Summer is coming. And good digestion means less buildup of waste, which translates into a slimmer-looking stomach. If you’re struggling with digestive issues, sometimes it can be difficult to know exactly what is causing the problem. On top of that, sometimes the problem isn’t food related at all! Want to deal with your gut challenges before you slip into skinny jeans, a sundress, or a bathing suit? Here are six easy ways to help ensure your digestion is optimized and consistent.
For a better gut, gear up. Physical activity is a crucial factor in the digestion puzzle, and will help to promote movement in your GI tract, so find a physical activity you love and do more of it. Reason: Increased exercise has been found to have a positive impact on the amount of gut microbiota (gut flora) in the body. This translates into a healthier digestive tract and possibly a speedier digestive process.
For more digestive support, make sure you add high-fiber foods to your diet. Whole grains and legumes increase stool bulk and softness, promoting easier passage. Beans and eggplants contain both soluble and insoluble fiber, which are vital for clearing your digestive tract. For a fiber-packed breakfast, add chopped dates, diced apples, and one tablespoon of chia seeds to your morning oats.

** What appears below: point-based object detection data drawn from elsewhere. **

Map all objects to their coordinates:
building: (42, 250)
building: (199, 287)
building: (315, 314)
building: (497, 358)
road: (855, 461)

Some forms of fiber also serve as prebiotics -- a food source for beneficial gut bacteria. Anything that supports the health of gut flora will have a positive impact on digestion. Prebiotic-friendly foods include sunchokes (Jerusalem artichokes), chicory, garlic, onions, leeks, shallots, asparagus, snow peas, green peas, and beets. If you’re struggling to get your daily fill of fiber, a high-quality fiber supplement can help also.

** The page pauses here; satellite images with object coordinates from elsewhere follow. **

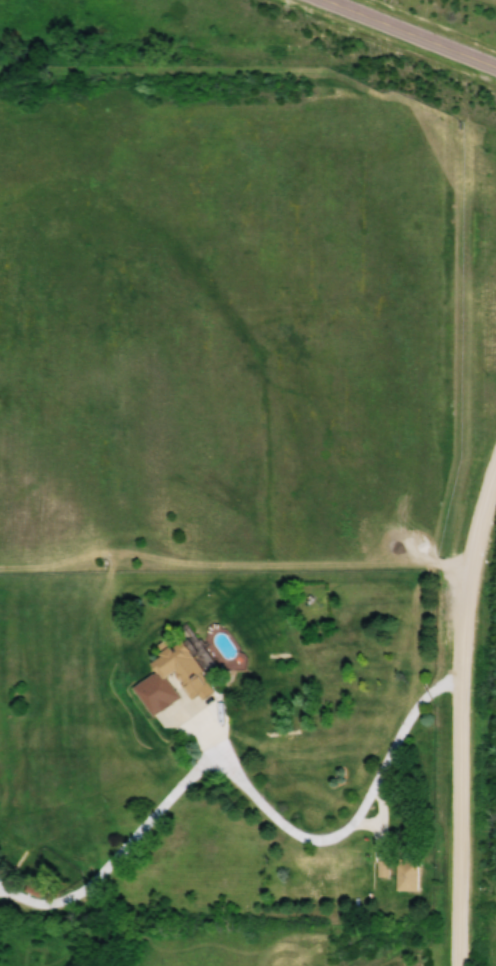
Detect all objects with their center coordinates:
road: (495, 0)
park: (439, 22)
road: (411, 33)
road: (478, 539)
building: (153, 680)
road: (248, 787)
road: (459, 789)
building: (405, 874)

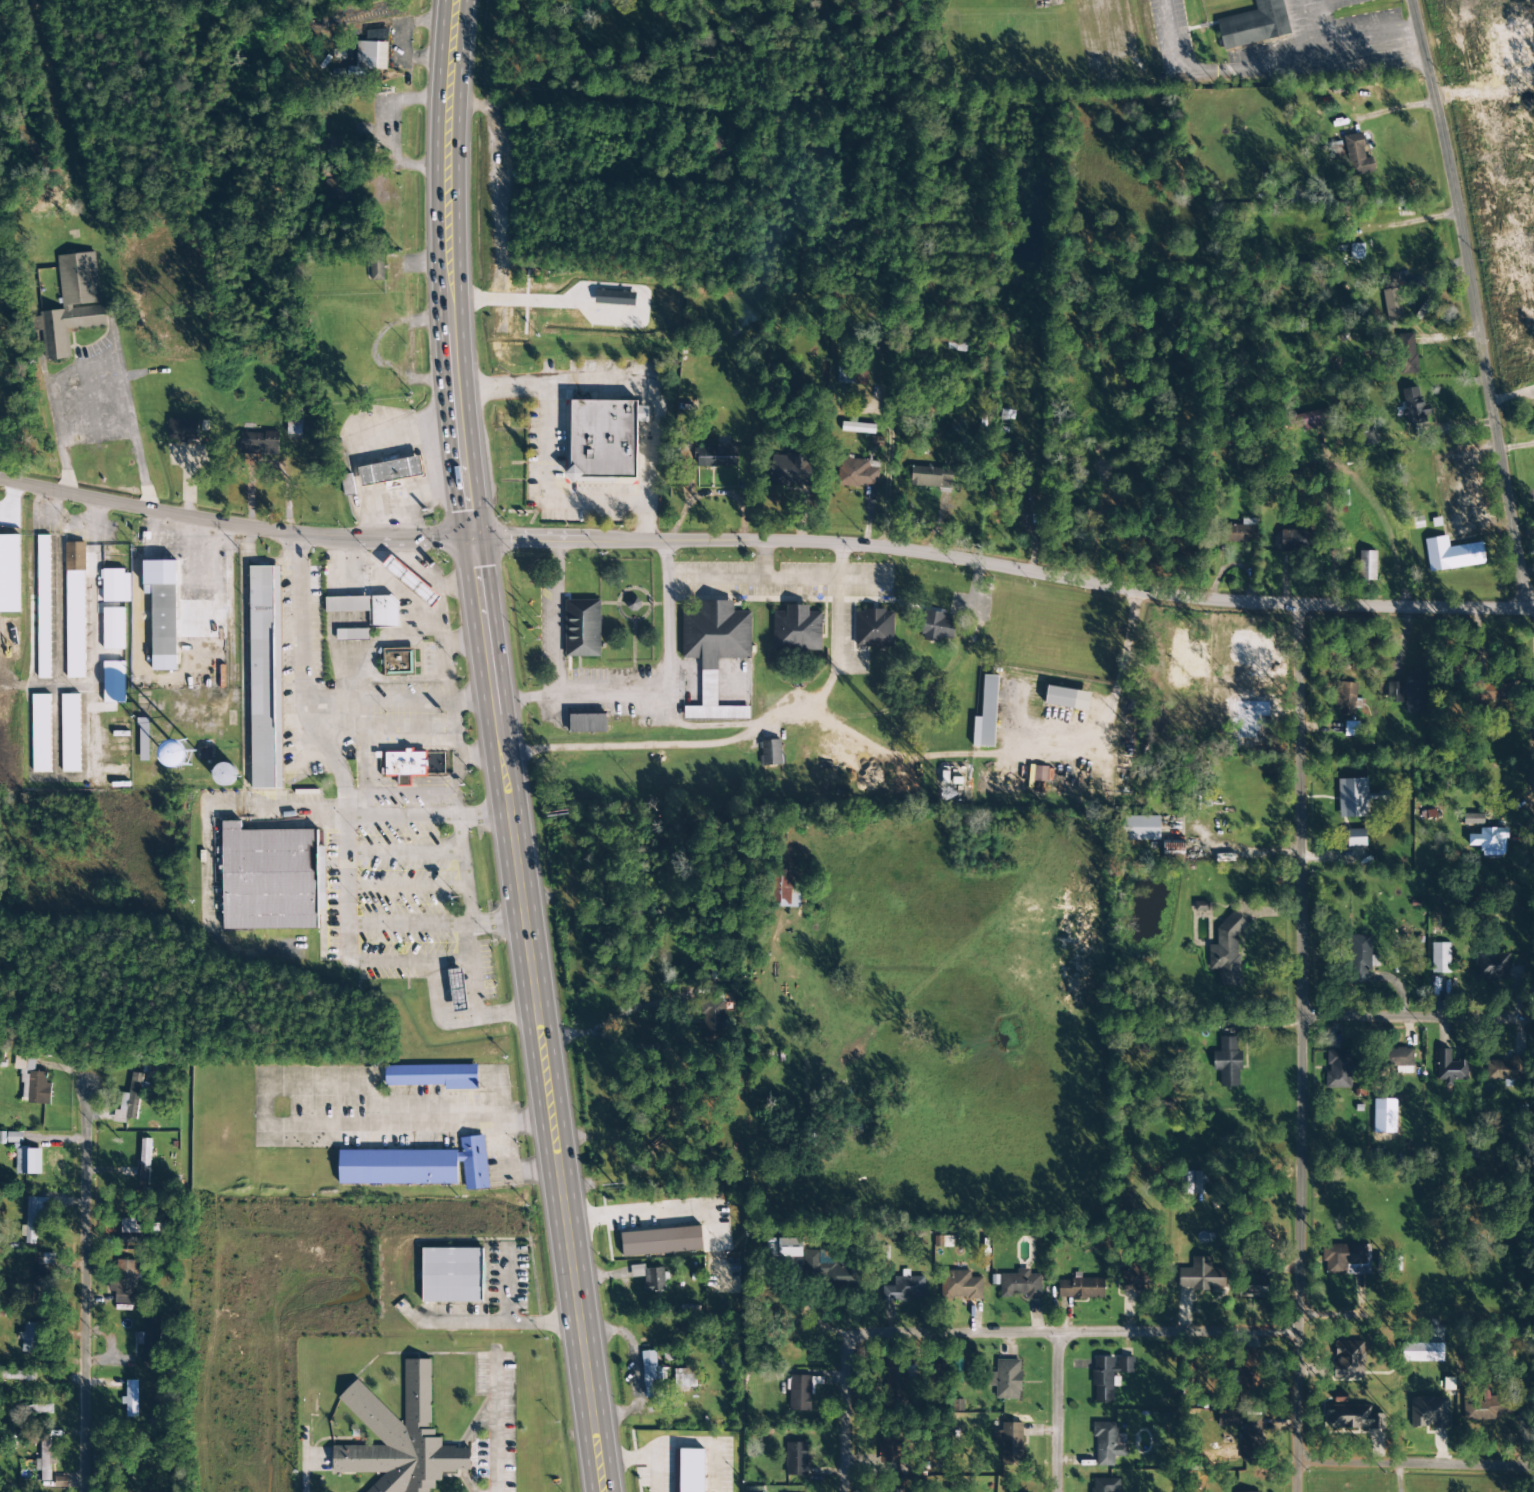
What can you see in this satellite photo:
building: (1254, 24)
road: (1171, 36)
building: (369, 58)
building: (338, 144)
building: (720, 145)
building: (1358, 155)
building: (333, 184)
building: (2, 253)
building: (376, 268)
building: (1392, 296)
building: (614, 298)
road: (1428, 300)
building: (73, 304)
building: (1406, 354)
road: (100, 363)
building: (851, 374)
building: (1413, 406)
building: (1309, 419)
building: (856, 427)
building: (182, 430)
building: (1365, 438)
building: (602, 441)
building: (259, 444)
building: (716, 456)
building: (790, 470)
building: (390, 471)
building: (857, 473)
building: (931, 477)
building: (347, 485)
road: (233, 526)
building: (1242, 532)
traffic signals: (470, 540)
building: (1296, 540)
road: (873, 549)
road: (762, 553)
building: (1452, 554)
road: (843, 555)
building: (1367, 566)
building: (9, 573)
building: (410, 581)
building: (116, 586)
parking lot: (793, 597)
road: (1403, 599)
road: (558, 603)
building: (633, 604)
road: (659, 606)
road: (668, 606)
building: (43, 607)
road: (609, 607)
building: (367, 608)
building: (75, 610)
road: (647, 613)
building: (163, 626)
building: (582, 627)
building: (936, 627)
building: (874, 628)
building: (113, 629)
building: (797, 632)
building: (352, 634)
building: (716, 635)
road: (636, 645)
building: (398, 662)
building: (265, 677)
building: (113, 682)
building: (1394, 692)
building: (1414, 693)
building: (1492, 693)
parking lot: (653, 694)
building: (1060, 697)
road: (516, 701)
building: (1347, 701)
building: (986, 715)
building: (586, 723)
building: (1351, 729)
building: (41, 733)
building: (71, 733)
building: (143, 740)
road: (499, 747)
building: (771, 753)
building: (179, 754)
building: (403, 766)
building: (224, 774)
building: (1042, 774)
building: (1352, 798)
building: (1473, 819)
building: (1141, 828)
building: (1355, 837)
building: (1489, 840)
building: (1172, 847)
building: (268, 879)
building: (784, 890)
building: (1201, 906)
building: (1226, 953)
building: (1360, 958)
building: (1440, 958)
building: (1491, 967)
building: (457, 991)
gas station: (457, 991)
road: (1403, 1007)
building: (711, 1020)
road: (1276, 1046)
building: (1400, 1060)
building: (1227, 1062)
building: (1449, 1067)
building: (1338, 1069)
building: (1505, 1069)
building: (433, 1076)
building: (32, 1082)
building: (129, 1100)
building: (28, 1161)
building: (144, 1161)
building: (416, 1166)
building: (1193, 1182)
road: (652, 1211)
building: (34, 1217)
building: (131, 1231)
building: (661, 1241)
building: (1342, 1257)
building: (819, 1265)
building: (451, 1275)
building: (1201, 1275)
building: (41, 1277)
building: (649, 1277)
building: (1134, 1280)
building: (124, 1281)
building: (1021, 1284)
building: (960, 1285)
road: (83, 1287)
building: (1254, 1287)
building: (1080, 1288)
building: (905, 1289)
road: (1059, 1334)
building: (29, 1337)
building: (150, 1341)
building: (1422, 1352)
building: (1348, 1360)
building: (650, 1372)
building: (1250, 1372)
building: (940, 1373)
building: (18, 1374)
building: (1108, 1376)
building: (684, 1378)
building: (1006, 1379)
building: (894, 1383)
building: (800, 1393)
building: (132, 1398)
building: (1487, 1407)
building: (1428, 1412)
building: (27, 1413)
road: (1057, 1413)
road: (841, 1416)
building: (1229, 1418)
building: (1352, 1418)
building: (399, 1438)
building: (1010, 1442)
building: (1251, 1442)
building: (1108, 1444)
building: (891, 1448)
road: (1403, 1455)
building: (44, 1458)
building: (796, 1458)
building: (689, 1471)
building: (1105, 1485)
building: (891, 1491)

A bad night of sleep could equal a bad day of digestion. Tossing and turning increases the hormone ghrelin, which causes an increase in cravings for carbs, sugars, and caffeine — major digestion disruptors. Put away the smart phone at least an hour before bedtime and aim for seven to nine hours of rest each night so you can avoid this tummy trap.
Whenever the body is faced with stress, your 'fight or flight' response kicks in. As a result, the digestive process may take a hit. Occasional stress is okay, but over time, persistent stress and anxiety impairs both digestion and metabolization of food, and reduces nutrient absorption. Although stress can’t be totally avoided, there are many relaxation methods (reading, meditation, and journaling) that can help you regain mind-body harmony and ensure smoother digestion.
Sure, you’ve probably been told that drinking water helps with digestion. But how and when you're drinking water can make all the difference. Guzzling water while eating promotes gas and bloating. It also dilutes digestive enzymes and hydrochloric acid, which may decelerate the digestive process. As a best practice, sip (don’t gulp) water 15 minutes before you eat and 30 minutes to one hour after you eat.
Remember your mom telling you to chew each bite 32 times before swallowing? As it turns out, mom was right -- only you don’t have to go to extremes. Aim for 20 to 30 chews before swallowing. Why? Chewing is actually the first step in the digestive process. Saliva contains enzymes that help break down food particles before they enter the digestive tract. So the longer food is exposed to saliva (through chewing), the easier it will travel through your intestines and the less gas it creates.
Adopt some or all of these gut-helping tricks today, while staying away from fried and processed foods, and see how your body reacts. These practices are excellent all-natural digestive aids and may be exactly what you need to eliminate a sluggish system and fit into your summer wardrobe.